Passage shown Block Start

Keywords: Competitivenessdevelopment indexknowledge societythird missionuniversity 30

Introduction

The University 3.0, carrying out three missions – education, research and socio-economic development, is a fundamental social problem and a system-forming institution of the knowledge society. The University 3.0 creates basic components of the knowledge society – new industries, innovative ecosystems, promising technological markets, economically leading regions, culturally enriched spaces (Lane, 2013). It brings up knowledge worker who possesses a set of key competencies and values to create culture, social structure, system of labor division inherent in the knowledge society (Karpov, 2017b). Its education includes priorities of social development and socio-cognitive growth of an individual (Etzkowitz, 2008). An employer indicates the ability to apply knowledge in real conditions as the most valuable learning outcomes that provide professional growth in the knowledge society (Hart Research Associates, 2015).

Passage shown Block End

● Problem requirements
Please state what an employer indicates as the most valuable learning outcomes, according to the passage on the University 3.0.

Recorded data Block Start

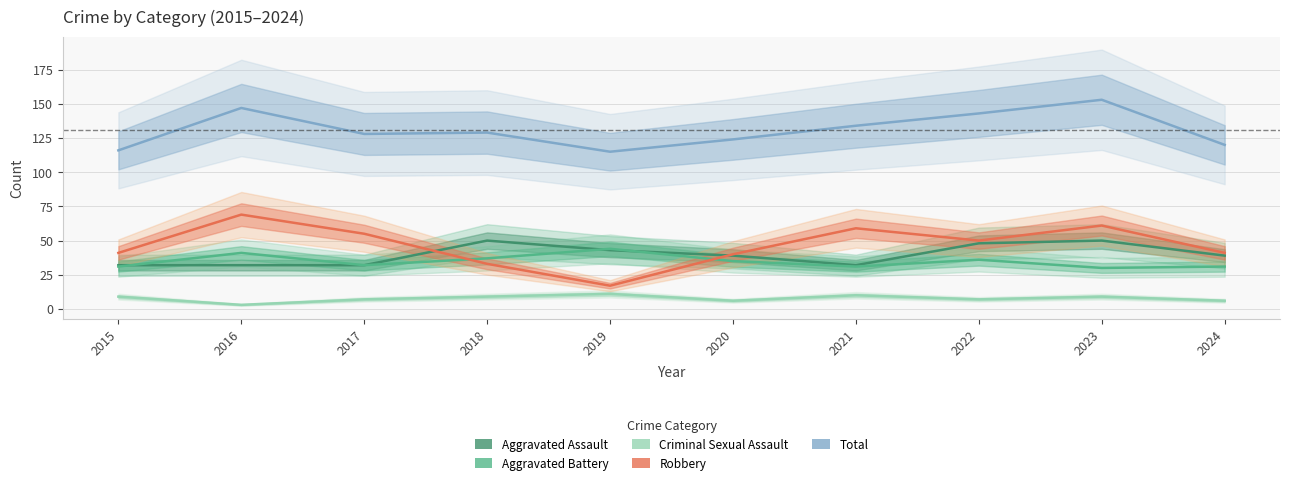

What is the maximum value for Total?

153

Recorded data Block End

● Response area
The ability to apply knowledge in real conditions.